> [DATA SUPPLIED]

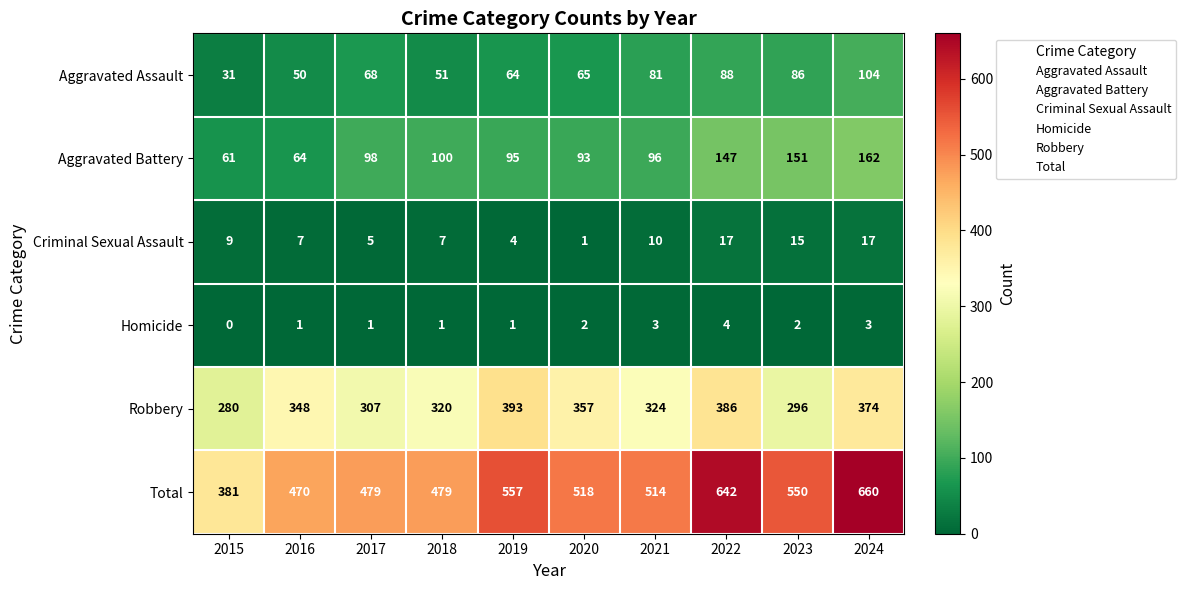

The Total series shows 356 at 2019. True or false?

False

...

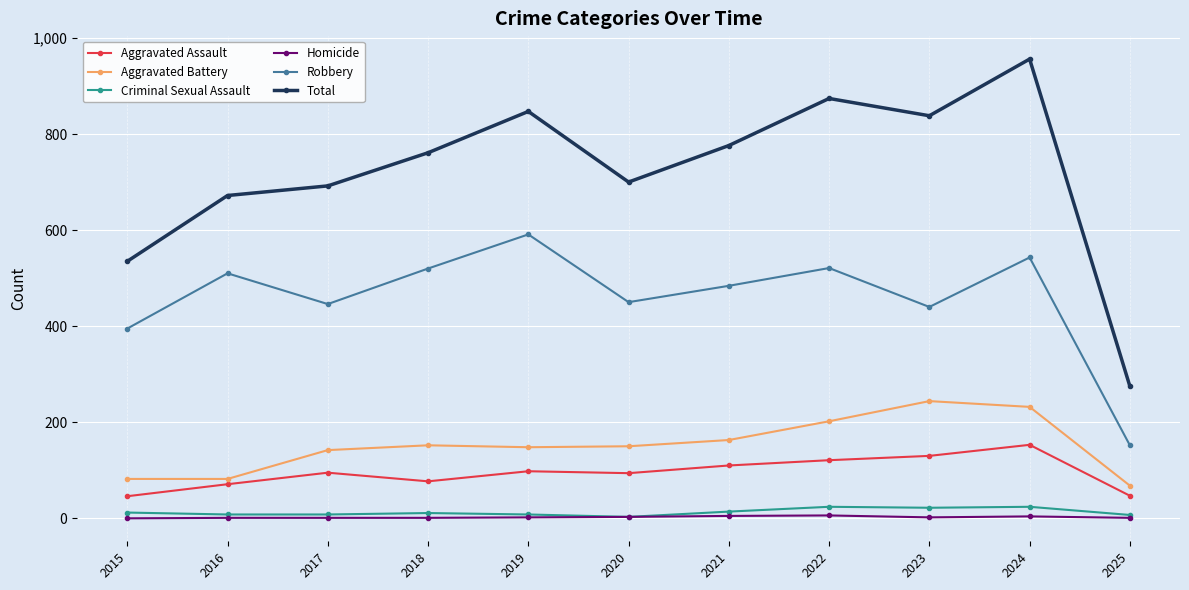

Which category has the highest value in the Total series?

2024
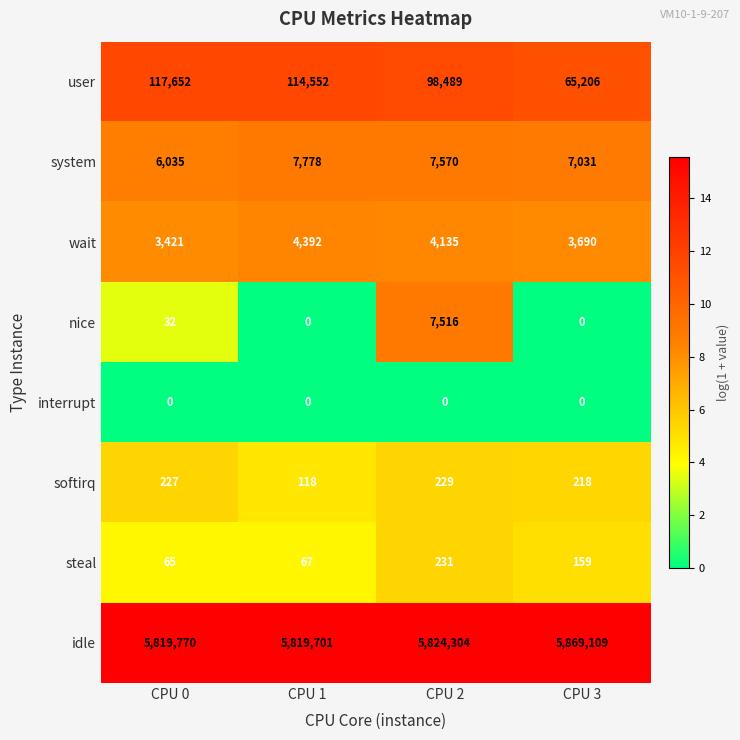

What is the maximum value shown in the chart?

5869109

---

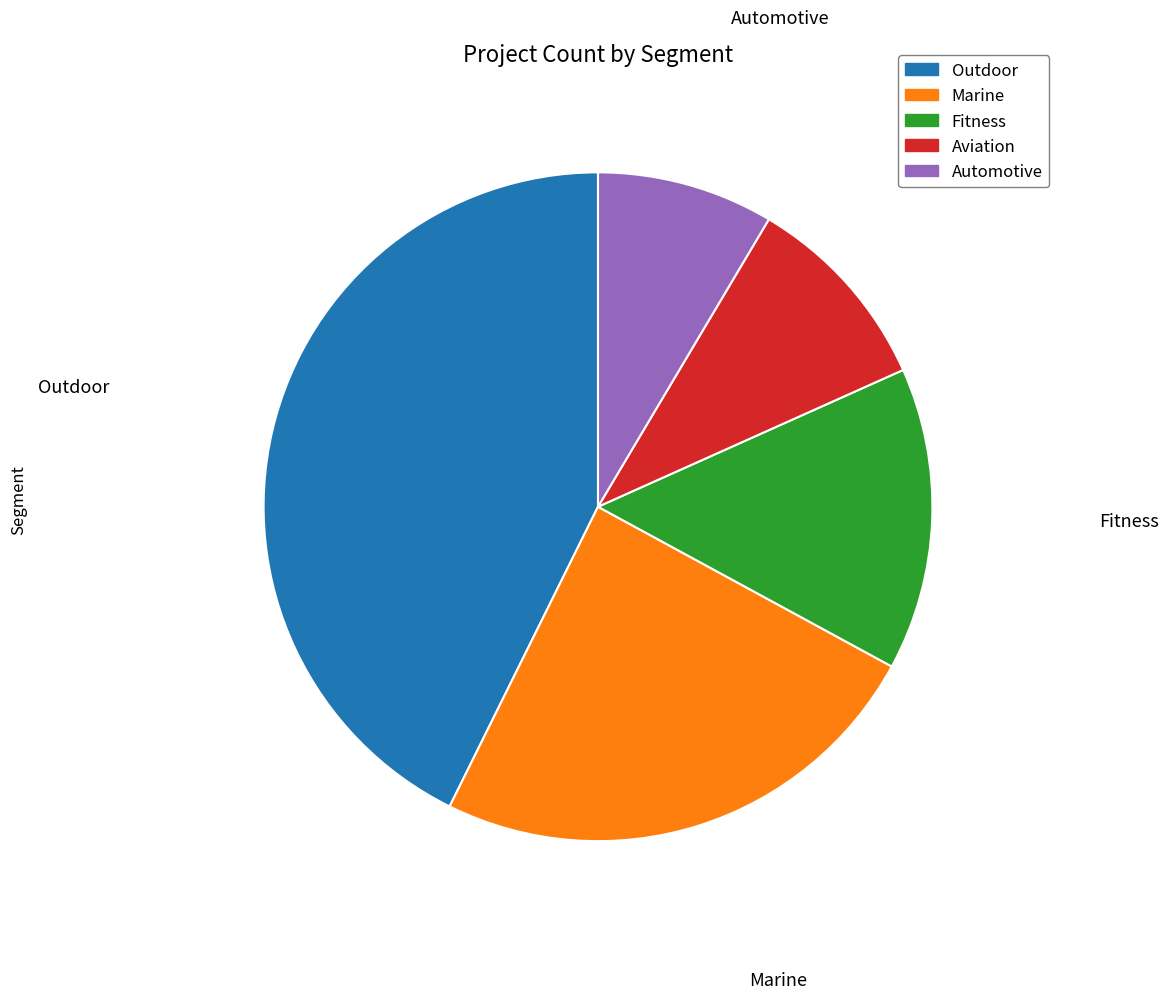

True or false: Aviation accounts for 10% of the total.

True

> [YOUR TASK]
Collect each line from the rows above that contains the word "value".

> [TASK SOLUTION]
Which category has the highest value in the Total series?
What is the maximum value shown in the chart?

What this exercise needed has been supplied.